2. Core Transaction Models Senda Vietnam primarily utilizes two transaction models: direct export (where Senda Vietnam exports directly out of Vietnam) and indirect export (through a four-party contract, mainly involving exports to Vietnamese EPEs).

  • Direct Export Workflow: Party A (the overseas client) commissions Party B (Senda Hong Kong) for manufacturing. Once production is complete, Senda Vietnam exports the goods directly overseas.
  • Indirect Export Workflow: Party A commissions Party B for manufacturing and receipt of goods. Senda Vietnam then delivers the goods to an EPE (Export Processing Enterprise) in Vietnam for further assembly and processing, after which the EPE exports the finished products overseas. It is important to note that delivering goods from Senda Vietnam to an EPE follows a formal export procedure; Senda’s shipping department must file for export clearance, while the client’s shipping department files for import clearance. We can provide the client with the zero-tax invoices and Certificates of Origin (CO) required for their export.

3. In-Depth Look at Vietnamese EPEs An EPE (Export Processing Enterprise) is a company established in Vietnam exclusively dedicated to manufacturing and processing products for export.

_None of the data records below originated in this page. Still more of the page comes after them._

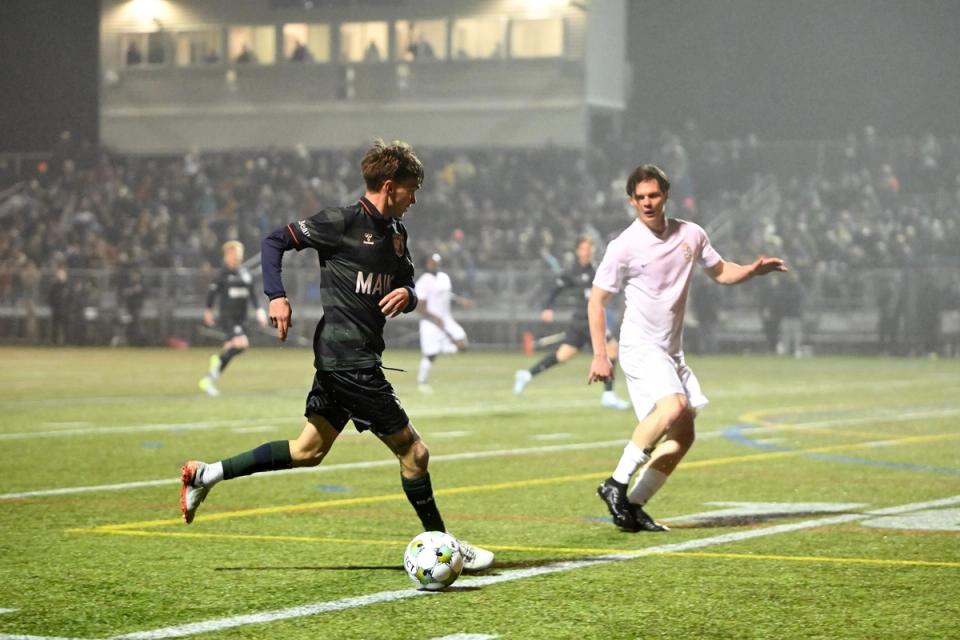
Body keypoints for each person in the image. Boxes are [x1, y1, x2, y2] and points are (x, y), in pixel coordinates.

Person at [179, 139, 494, 571]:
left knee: (308, 450)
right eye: (411, 189)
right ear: (389, 185)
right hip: (349, 360)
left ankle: (205, 474)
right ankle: (447, 547)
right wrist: (276, 296)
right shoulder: (341, 222)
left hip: (349, 358)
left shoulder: (397, 235)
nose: (415, 198)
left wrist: (409, 294)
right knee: (415, 454)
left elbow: (410, 282)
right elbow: (274, 242)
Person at [588, 164, 786, 532]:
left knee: (684, 433)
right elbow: (597, 300)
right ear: (631, 200)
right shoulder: (624, 246)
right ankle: (614, 484)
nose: (648, 203)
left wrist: (752, 270)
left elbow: (722, 271)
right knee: (674, 405)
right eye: (641, 197)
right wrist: (601, 353)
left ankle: (633, 504)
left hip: (670, 351)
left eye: (654, 195)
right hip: (639, 344)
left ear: (666, 195)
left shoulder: (690, 234)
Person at [514, 236, 631, 411]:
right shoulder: (572, 271)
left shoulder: (597, 269)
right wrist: (547, 307)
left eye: (589, 248)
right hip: (584, 320)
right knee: (612, 349)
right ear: (578, 251)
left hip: (586, 319)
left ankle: (527, 374)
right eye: (584, 248)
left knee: (563, 355)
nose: (587, 251)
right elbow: (556, 289)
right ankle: (608, 395)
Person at [198, 241, 268, 397]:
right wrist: (208, 310)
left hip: (241, 318)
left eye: (239, 253)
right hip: (228, 318)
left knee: (229, 351)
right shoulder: (221, 275)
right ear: (227, 255)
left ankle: (208, 381)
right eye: (234, 253)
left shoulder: (246, 274)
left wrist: (259, 311)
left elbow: (253, 295)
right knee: (242, 344)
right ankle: (216, 360)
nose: (237, 256)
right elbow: (212, 294)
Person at [415, 253, 469, 393]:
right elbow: (419, 306)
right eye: (432, 262)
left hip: (446, 319)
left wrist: (460, 301)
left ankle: (446, 348)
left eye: (437, 262)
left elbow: (446, 293)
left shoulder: (444, 277)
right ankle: (422, 383)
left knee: (462, 343)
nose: (435, 264)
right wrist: (434, 318)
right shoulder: (424, 280)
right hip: (430, 323)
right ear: (427, 263)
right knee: (430, 355)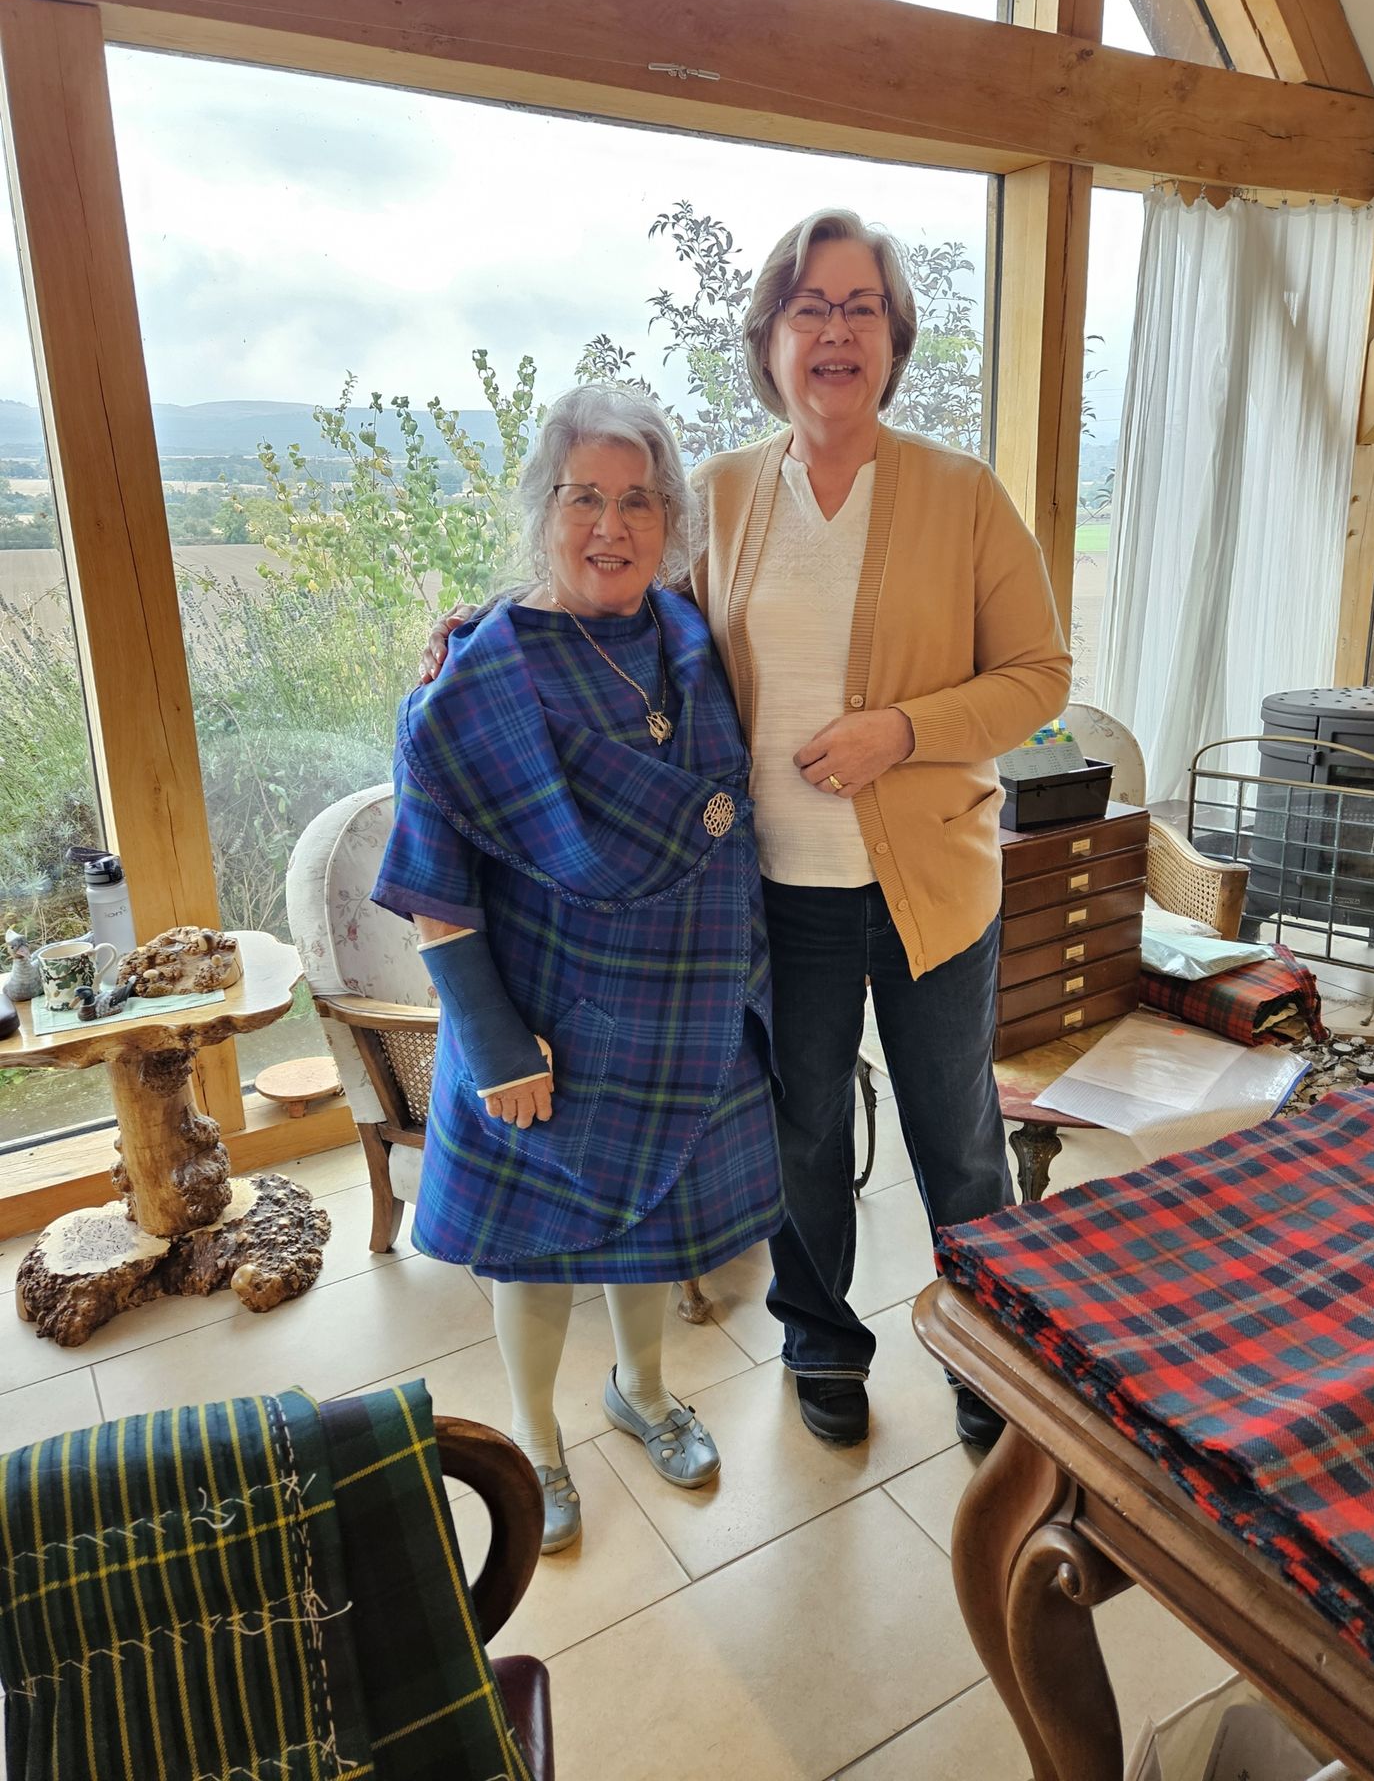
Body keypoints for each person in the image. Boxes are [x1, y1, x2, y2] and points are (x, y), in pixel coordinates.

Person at [425, 211, 1070, 1452]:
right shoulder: (718, 494)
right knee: (804, 1134)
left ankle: (997, 1366)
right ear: (769, 338)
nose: (835, 331)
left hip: (934, 885)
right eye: (809, 308)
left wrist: (905, 730)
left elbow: (1039, 676)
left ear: (893, 337)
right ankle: (824, 1343)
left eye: (861, 308)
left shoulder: (964, 494)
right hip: (775, 891)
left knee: (959, 1138)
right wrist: (479, 626)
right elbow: (605, 607)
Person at [376, 383, 782, 1551]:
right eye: (585, 498)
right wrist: (495, 1046)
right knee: (537, 1255)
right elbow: (438, 894)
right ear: (543, 509)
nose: (612, 525)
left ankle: (643, 1395)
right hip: (541, 1022)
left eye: (639, 501)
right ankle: (535, 1442)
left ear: (670, 521)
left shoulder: (689, 634)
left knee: (646, 1230)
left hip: (678, 1011)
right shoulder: (475, 679)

  • EPEs are typically located within export processing zones, industrial parks, or economic zones. They enjoy preferential policies, including exemptions from import duties and VAT on raw materials, exemptions from export duties and VAT on finished goods, and streamlined customs procedures.
  • Simply put, although an EPE is physically located within Vietnam, it is treated as an “offshore” entity for tax and customs purposes. This policy is designed to ensure these enterprises focus strictly on production and export, rather than commercial sales within the Vietnamese domestic market.

4. How to Determine the Appropriate Transaction Model? When selecting a transaction model, we should adopt an “end-in-mind” approach, reverse-engineering the choice based on the client’s ultimate requirements:

  • If the client requires EPE status, zero-tax invoices, or a Certificate of Origin: Apply Senda’s four-party contract workflow.
  • If the client requires a VAT invoice: Apply Senbang’s localized Vietnamese workflow.

The transaction model directly impacts final cost accounting. Under standard Vietnamese cost accounting methods, the total cost equals: Quoted Price + Material Import Tax + Local Vietnamese VAT.